Basic enterprise integration on Azure Source: Microsoft

Deploy API gateways on-premises, in Azure, or in other clouds, apply complex authorization policies, automate docs creation, and create a user-friendly developer portal, all in a convenient environment that only such an industry leader can offer.

Axway Amplify API Management

Amplify API Management platform from Axway stands out because of its advanced asset management capabilities. Amplify can connect to third-party gateways like AWS, Azure, or MuleSoft, host not only REST APIs, but also SOAP, webhooks, gRPC, and uses flexible asset organization to easily choose by product, role, team, or geography. All this allows creation of a truly unified API catalog.

Amplify API catalog

Thanks to an open platform, Amplify allows you to create an API catalog without compromising Source: Axway

If you need to design or test APIs, you can do that on the same platform by reusing existing assets and employing the tools you like.

Apigee API management

Acquired by Google in 2016, Apigee delivers an industry standard in API publication, monetization, and analytics. To build proxies, use their Edge UI browser tool or Edge API for low-level configuration. Host APIs on-premises, in Google Cloud, or choose a hybrid approach. Apply advanced analytics using AI and machine learning to eliminate false alerts and find anomalies that you couldn’t have predicted.

https://www.youtube.com/watch?v=2bDeH3C23Hc

Before you choose one of their paid subscriptions, try a free sandbox environment and make sure to go through Google’s masterfully compiled docs and educational resources.

MuleSoft Anypoint Platform

Anypoint Platform from MuleSoft is an end-to-end API design and management product. With built-in support for Jenkins and Maven, you can follow a CI/CD pipeline to build APIs and integrations in a web interface or desktop IDE.

Anypoint API designer toolAnypoint API designer tool Source: MuleSoft

Otherwise sharing a set of standard capabilities, Anypoint can boast a broad client portfolio, for instance, helping Netflix with their famous migration to microservices.

IBM API Connect

Another solution combining API creation and management, IBM API Connect provides a design toolkit consisting of a command-line interface and a GUI-based API designer to automate API and microservices development. After creation, the toolkit allows you to publish APIs to the connected runtime and server.
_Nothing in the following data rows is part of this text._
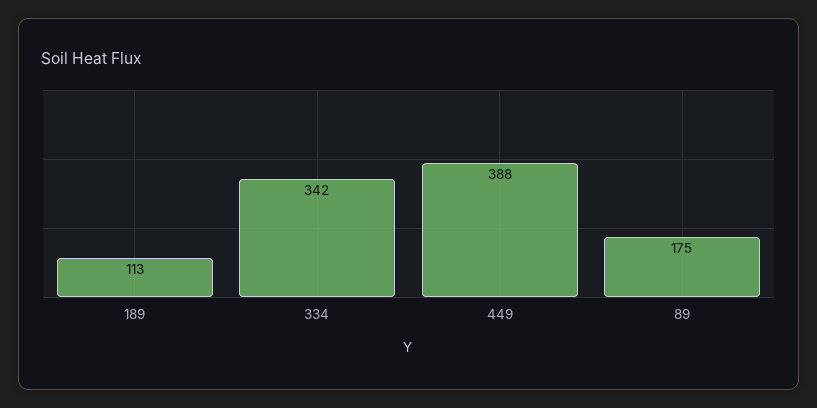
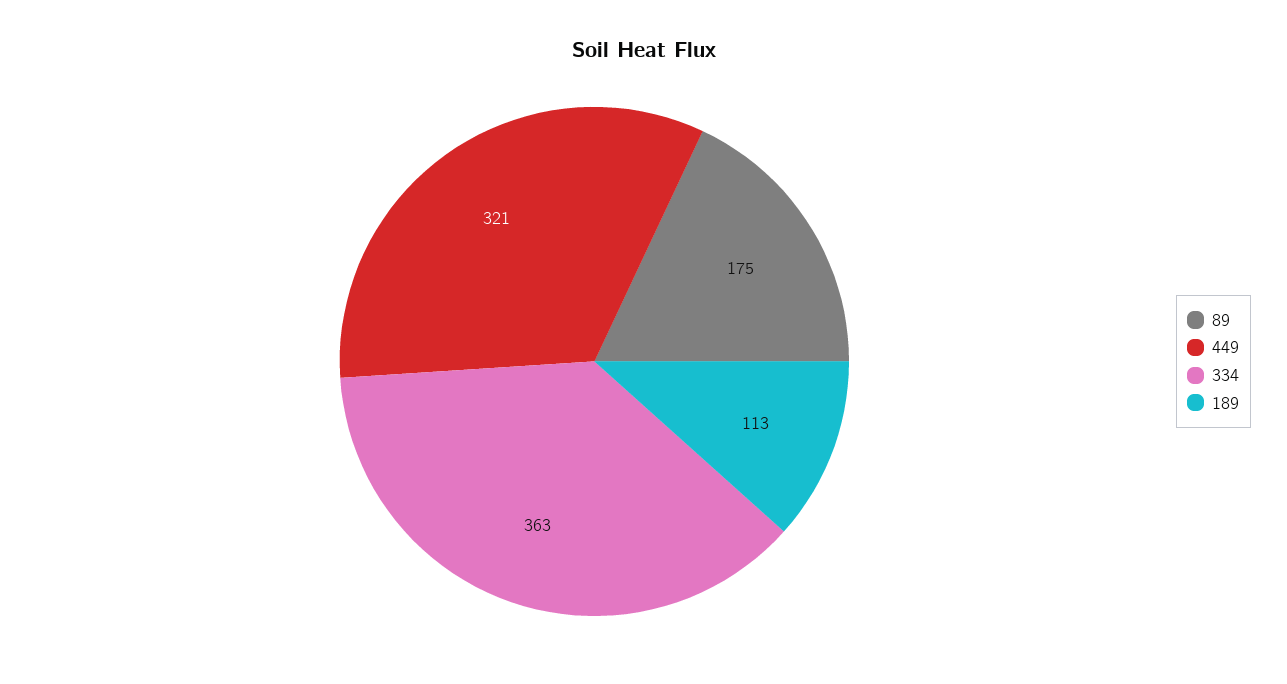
  {
    "189": 113,
-   "334": 342,
+   "334": 363,
-   "449": 388,
+   "449": 321,
    "89": 175
  }

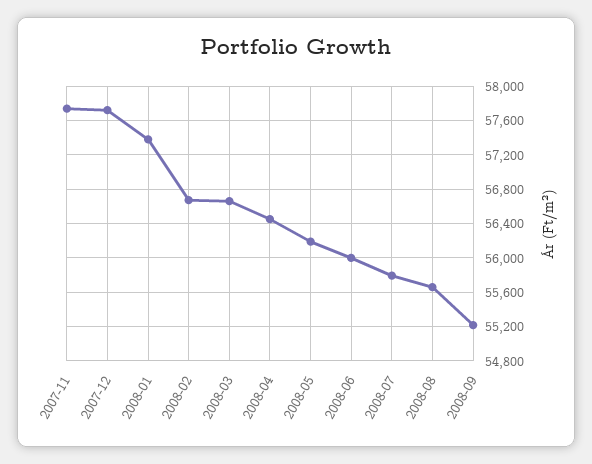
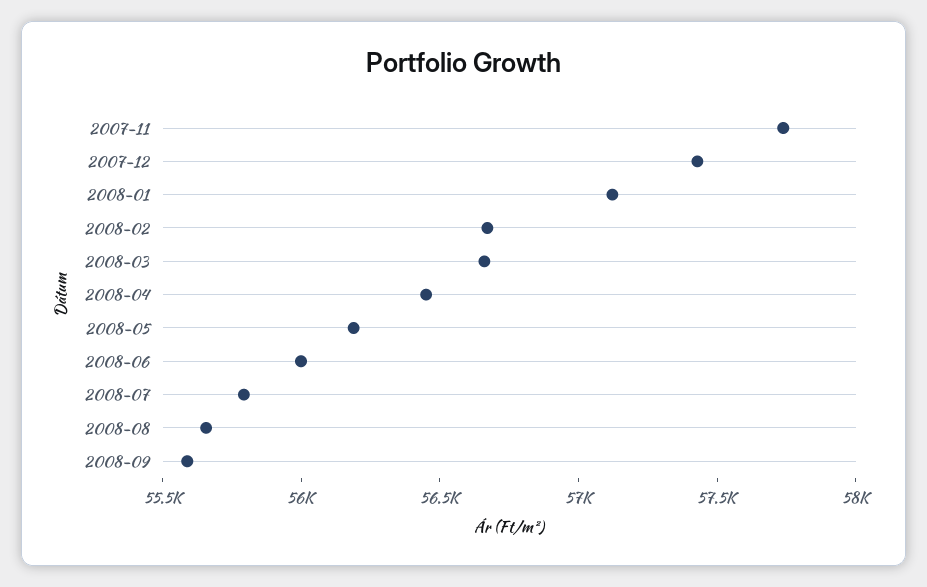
  {
    "2007-11": 57700,
-   "2007-12": 57700,
+   "2007-12": 57400,
-   "2008-01": 57400,
+   "2008-01": 57100,
    "2008-02": 56700,
    "2008-03": 56700,
    "2008-04": 56500,
    "2008-05": 56200,
    "2008-06": 56000,
    "2008-07": 55800,
    "2008-08": 55700,
-   "2008-09": 55200
+   "2008-09": 55600
  }

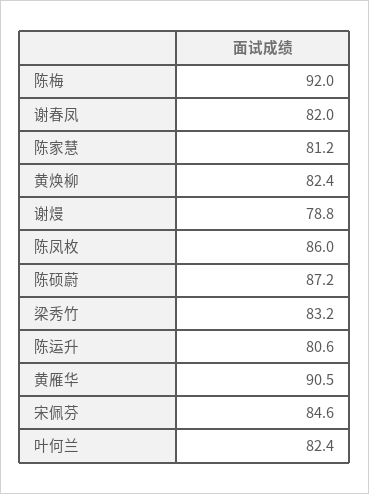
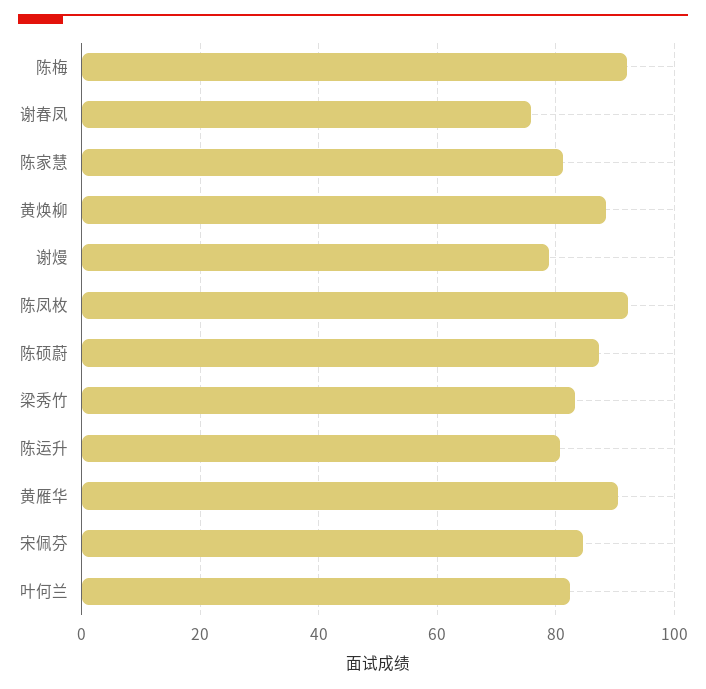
  {
    "陈梅": 92,
-   "谢春凤": 82,
+   "谢春凤": 76,
    "陈家慧": 81.2,
-   "黄焕柳": 82.4,
+   "黄焕柳": 88,
    "谢熳": 78.8,
-   "陈凤枚": 86,
+   "陈凤枚": 92,
    "陈硕蔚": 87.2,
    "梁秀竹": 83.2,
    "陈运升": 80.6,
    "黄雁华": 90.5,
    "宋佩芬": 84.6,
    "叶何兰": 82.4
  }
API analytics at IBM API Connect API analytics at IBM API Connect Source: if World Design Guide

IBM offers three subscription tiers: Essential that offers free API creation and management capabilities for only one instance, Professional that should be enough for department-level environments, and Enterprise with full analytical capabilities and an unlimited number of instances.

Getting started with API management

If you’ve seen our list of use cases earlier in the article and found your case, here are some final recommendations.

Build your API strategy. API management starts with understanding what your ultimate goal is, which really starts with defining your business goals. How will APIs assist in developing your organization? Do you want an extra mode of monetization or do you wanto to create a customer base from your API users? If so, who are these users and what are their needs? And finally, how much will you have to change or build in your IT infrastructure to meet your users’ goals?

Prepare for API-first development. In the API economy, API development and support can’t be an afterthought. API-first software development creates a cultural shift in an organization: You need to align your business pipeline with the API management pipeline.

Choose an API management tool. Request demos, experience free trials, compare prices, and pick a solution that responds to your needs. We’ve shared what features you should be looking for, but also pay close attention to detailed docs and tutorials as it will be hard to adopt new workflows if people find it difficult to work with a new system.